For Readers Who Enjoyed
If King Sorrow captivated you, consider these similarly ambitious works:
- The Historian by Elizabeth Kostova – Another novel that blends historical research with supernatural horror and spans multiple timelines
- The Library at Mount Char by Scott Hawkins – Features a group bound by supernatural bargains with dark consequences
- Mexican Gothic by Silvia Moreno-Garcia – Combines gothic horror with social commentary and historical depth
- The Ninth House by Leigh Barducci – Explores the moral compromises of secret societies with occult power
- The Southern Book Club’s Guide to Slaying Vampires by Grady Hendrix – Examines how ordinary people rationalize and combat extraordinary evil
Final Thoughts
King Sorrow confirms Joe Hill’s position as one of horror’s most thoughtful practitioners, a writer unafraid to use genre conventions to explore complex moral terrain.

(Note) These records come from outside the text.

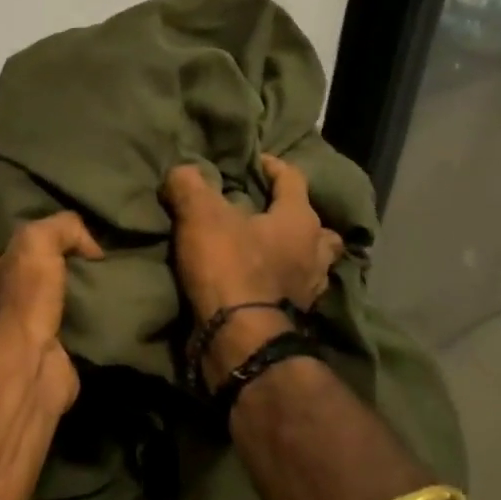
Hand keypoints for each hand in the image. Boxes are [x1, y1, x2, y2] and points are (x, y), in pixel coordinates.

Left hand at [0, 212, 102, 418]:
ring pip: (50, 293)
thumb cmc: (19, 303)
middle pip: (26, 265)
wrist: (27, 372)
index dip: (23, 222)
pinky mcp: (44, 348)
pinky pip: (69, 321)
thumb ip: (62, 227)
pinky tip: (108, 299)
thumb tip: (89, 244)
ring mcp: (16, 326)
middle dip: (55, 256)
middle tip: (90, 244)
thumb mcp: (36, 243)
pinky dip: (86, 313)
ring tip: (106, 269)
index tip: (57, 218)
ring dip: (73, 286)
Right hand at [161, 156, 343, 320]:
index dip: (273, 167)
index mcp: (299, 219)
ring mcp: (310, 289)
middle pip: (318, 227)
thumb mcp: (199, 215)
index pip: (294, 179)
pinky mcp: (296, 317)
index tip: (255, 162)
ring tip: (272, 253)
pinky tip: (265, 284)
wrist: (238, 337)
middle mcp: (314, 251)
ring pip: (313, 263)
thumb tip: (182, 172)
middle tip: (273, 216)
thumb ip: (189, 186)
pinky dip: (284, 285)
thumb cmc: (228, 266)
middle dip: (299, 219)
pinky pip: (296, 292)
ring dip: (297, 255)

It’s a novel that will linger long after the final page, its questions and images refusing easy dismissal. Like the best horror, it holds up a dark mirror, forcing us to examine what we might sacrifice, what compromises we might make, if the price seemed right and the consequences distant enough.
The dragon is real. The dragon is us. And King Sorrow knows we’ll always, eventually, make the deal.